## [What needs to be done]
The reply should hold every record, copied exactly, and none of the pictures.

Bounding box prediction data
════
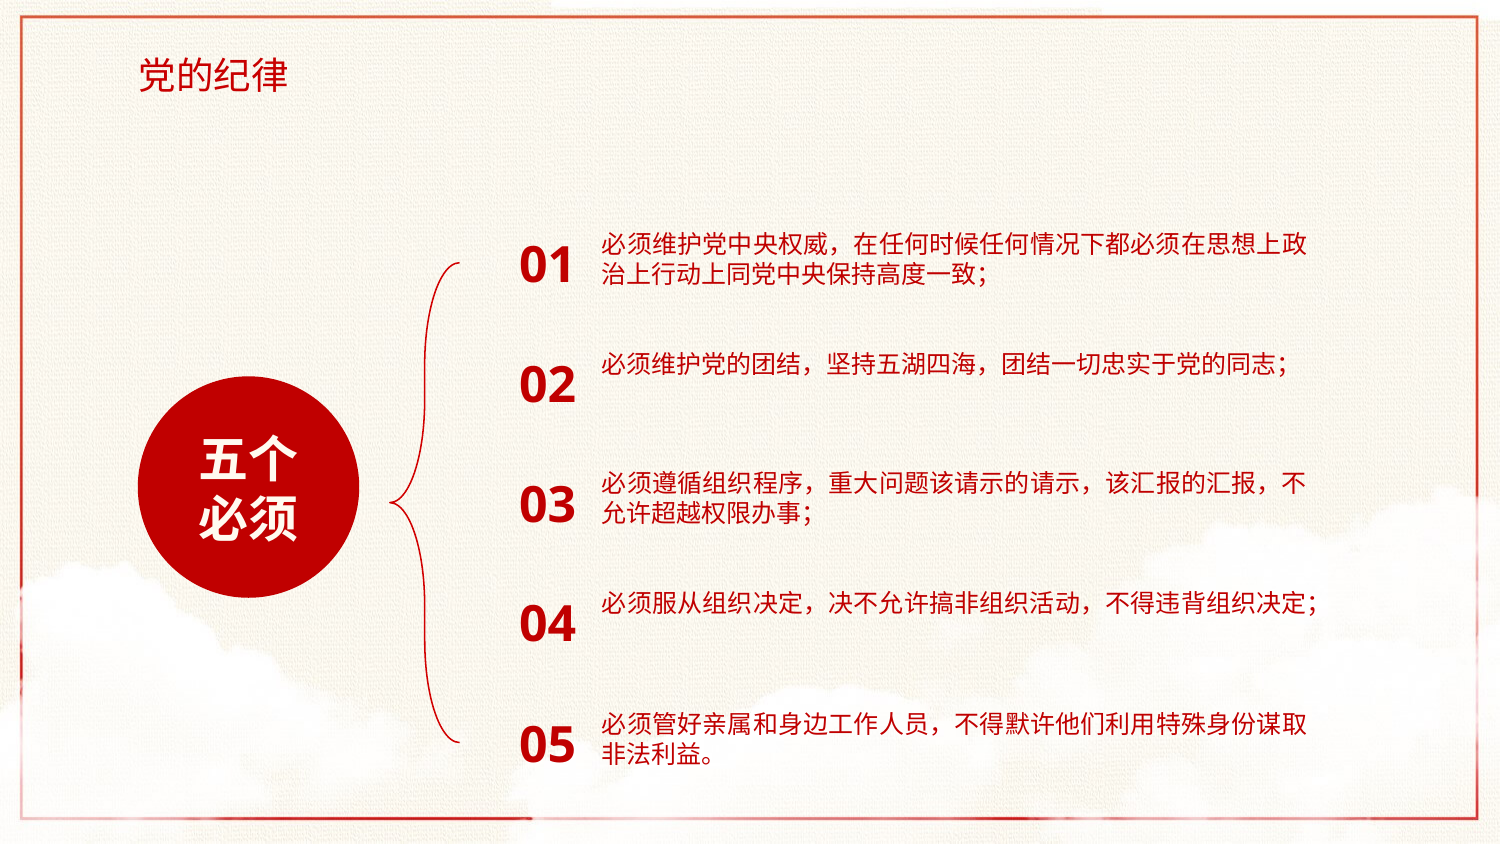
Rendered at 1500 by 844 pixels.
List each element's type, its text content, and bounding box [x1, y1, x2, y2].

text_box 五个 必须 [135, 374, 362, 600]
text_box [489, 220, 1323, 301]
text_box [489, 340, 1323, 421]
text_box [489, 700, 1323, 781]
text_box 党的纪律 [123, 39, 1474, 109]
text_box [489, 579, 1323, 661]
picture [0, 0, 1500, 844]
text_box [389, 261, 460, 744]
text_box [489, 460, 1323, 541]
════
## [Solution to this problem]
Rendered at 1500 by 844 pixels.
List each element's type, its text content, and bounding box [x1, y1, x2, y2].

text_box 五个 必须 [135, 374, 362, 600]
text_box [489, 220, 1323, 301]
text_box [489, 340, 1323, 421]
text_box [489, 700, 1323, 781]
text_box 党的纪律 [123, 39, 1474, 109]
text_box [489, 579, 1323, 661]
picture [0, 0, 1500, 844]
text_box [389, 261, 460, 744]
text_box [489, 460, 1323, 541]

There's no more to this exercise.